**** Input ****

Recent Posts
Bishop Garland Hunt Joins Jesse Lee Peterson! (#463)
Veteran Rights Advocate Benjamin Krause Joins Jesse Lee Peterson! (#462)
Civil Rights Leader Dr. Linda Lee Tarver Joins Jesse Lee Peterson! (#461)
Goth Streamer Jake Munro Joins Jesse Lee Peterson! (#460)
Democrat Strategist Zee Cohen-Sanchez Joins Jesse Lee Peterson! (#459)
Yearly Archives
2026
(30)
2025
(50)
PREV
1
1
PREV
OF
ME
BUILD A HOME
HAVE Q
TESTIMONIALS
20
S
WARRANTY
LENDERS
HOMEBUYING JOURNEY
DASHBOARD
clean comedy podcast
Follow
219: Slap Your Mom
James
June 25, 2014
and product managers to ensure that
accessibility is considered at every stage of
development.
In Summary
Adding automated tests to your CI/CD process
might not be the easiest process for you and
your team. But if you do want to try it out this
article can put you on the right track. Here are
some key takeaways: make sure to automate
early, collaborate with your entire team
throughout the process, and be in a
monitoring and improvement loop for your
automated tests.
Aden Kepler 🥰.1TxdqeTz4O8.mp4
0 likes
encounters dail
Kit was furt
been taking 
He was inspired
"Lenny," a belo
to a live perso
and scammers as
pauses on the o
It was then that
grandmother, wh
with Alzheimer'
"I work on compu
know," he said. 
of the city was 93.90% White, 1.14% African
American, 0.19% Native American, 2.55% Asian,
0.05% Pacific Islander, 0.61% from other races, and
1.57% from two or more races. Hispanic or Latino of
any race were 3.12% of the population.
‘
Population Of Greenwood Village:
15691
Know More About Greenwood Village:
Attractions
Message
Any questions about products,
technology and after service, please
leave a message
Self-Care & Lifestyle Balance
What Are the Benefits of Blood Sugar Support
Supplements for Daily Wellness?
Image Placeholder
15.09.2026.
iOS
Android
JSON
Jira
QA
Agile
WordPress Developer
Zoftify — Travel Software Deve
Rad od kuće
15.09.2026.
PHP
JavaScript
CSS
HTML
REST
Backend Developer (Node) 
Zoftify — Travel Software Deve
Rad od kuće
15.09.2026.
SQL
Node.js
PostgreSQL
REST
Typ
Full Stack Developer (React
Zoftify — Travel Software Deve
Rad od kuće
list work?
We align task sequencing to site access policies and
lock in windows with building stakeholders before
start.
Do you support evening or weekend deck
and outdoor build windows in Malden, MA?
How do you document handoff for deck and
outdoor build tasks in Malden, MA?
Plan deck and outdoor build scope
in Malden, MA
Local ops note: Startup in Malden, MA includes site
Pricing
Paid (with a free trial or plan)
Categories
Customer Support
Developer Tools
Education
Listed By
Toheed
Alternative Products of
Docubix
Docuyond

****

• [What needs to be done]:
Put every line of the records above into a Markdown table with two columns, "Row" and "Record line". Number each line in order and skip any blank lines.

• [Output for this exercise]:
| Row | Record line |
|---|---|
| 1 | Recent Posts |
| 2 | Bishop Garland Hunt Joins Jesse Lee Peterson! (#463) |
| 3 | Veteran Rights Advocate Benjamin Krause Joins Jesse Lee Peterson! (#462) |
| 4 | Civil Rights Leader Dr. Linda Lee Tarver Joins Jesse Lee Peterson! (#461) |
| 5 | Goth Streamer Jake Munro Joins Jesse Lee Peterson! (#460) |
| 6 | Democrat Strategist Zee Cohen-Sanchez Joins Jesse Lee Peterson! (#459) |
| 7 | Yearly Archives |
| 8 | 2026 |
| 9 | (30) |
| 10 | 2025 |
| 11 | (50) |
| 12 | PREV |
| 13 | 1 |
| 14 | 1 |
| 15 | PREV |
| 16 | OF |
| 17 | ME |
| 18 | BUILD A HOME |
| 19 | HAVE Q |
| 20 | TESTIMONIALS |
| 21 | 20 |
| 22 | S |
| 23 | WARRANTY |
| 24 | LENDERS |
| 25 | HOMEBUYING JOURNEY |
| 26 | DASHBOARD |
| 27 | clean comedy podcast |
| 28 | Follow |
| 29 | 219: Slap Your Mom |
| 30 | James |
| 31 | June 25, 2014 |
| 32 | and product managers to ensure that |
| 33 | accessibility is considered at every stage of |
| 34 | development. |
| 35 | In Summary |
| 36 | Adding automated tests to your CI/CD process |
| 37 | might not be the easiest process for you and |
| 38 | your team. But if you do want to try it out this |
| 39 | article can put you on the right track. Here are |
| 40 | some key takeaways: make sure to automate |
| 41 | early, collaborate with your entire team |
| 42 | throughout the process, and be in a |
| 43 | monitoring and improvement loop for your |
| 44 | automated tests. |
| 45 | Aden Kepler 🥰.1TxdqeTz4O8.mp4 |
| 46 | 0 likes |
| 47 | encounters dail |
| 48 | Kit was furt |
| 49 | been taking  |
| 50 | He was inspired |
| 51 | "Lenny," a belo |
| 52 | to a live perso |
| 53 | and scammers as |
| 54 | pauses on the o |
| 55 | It was then that |
| 56 | grandmother, wh |
| 57 | with Alzheimer' |
| 58 | "I work on compu |
| 59 | know," he said.  |
| 60 | of the city was 93.90% White, 1.14% African |
| 61 | American, 0.19% Native American, 2.55% Asian, |
| 62 | 0.05% Pacific Islander, 0.61% from other races, and |
| 63 | 1.57% from two or more races. Hispanic or Latino of |
| 64 | any race were 3.12% of the population. |
| 65 | ‘ |
| 66 | Population Of Greenwood Village: |
| 67 | 15691 |
| 68 | Know More About Greenwood Village: |
| 69 | Attractions |
| 70 | Message |
| 71 | Any questions about products, |
| 72 | technology and after service, please |
| 73 | leave a message |
| 74 | Self-Care & Lifestyle Balance |
| 75 | What Are the Benefits of Blood Sugar Support |
| 76 | Supplements for Daily Wellness? |
| 77 | Image Placeholder |
| 78 | 15.09.2026. |
| 79 | iOS |
| 80 | Android |
| 81 | JSON |
| 82 | Jira |
| 83 | QA |
| 84 | Agile |
| 85 | WordPress Developer |
| 86 | Zoftify — Travel Software Deve |
| 87 | Rad od kuće |
| 88 | 15.09.2026. |
| 89 | PHP |
| 90 | JavaScript |
| 91 | CSS |
| 92 | HTML |
| 93 | REST |
| 94 | Backend Developer (Node)  |
| 95 | Zoftify — Travel Software Deve |
| 96 | Rad od kuće |
| 97 | 15.09.2026. |
| 98 | SQL |
| 99 | Node.js |
| 100 | PostgreSQL |
| 101 | REST |
| 102 | Typ |
| 103 | Full Stack Developer (React |
| 104 | Zoftify — Travel Software Deve |
| 105 | Rad od kuće |
| 106 | list work? |
| 107 | We align task sequencing to site access policies and |
| 108 | lock in windows with building stakeholders before |
| 109 | start. |
| 110 | Do you support evening or weekend deck |
| 111 | and outdoor build windows in Malden, MA? |
| 112 | How do you document handoff for deck and |
| 113 | outdoor build tasks in Malden, MA? |
| 114 | Plan deck and outdoor build scope |
| 115 | in Malden, MA |
| 116 | Local ops note: Startup in Malden, MA includes site |
| 117 | Pricing |
| 118 | Paid (with a free trial or plan) |
| 119 | Categories |
| 120 | Customer Support |
| 121 | Developer Tools |
| 122 | Education |
| 123 | Listed By |
| 124 | Toheed |
| 125 | Alternative Products of |
| 126 | Docubix |
| 127 | Docuyond |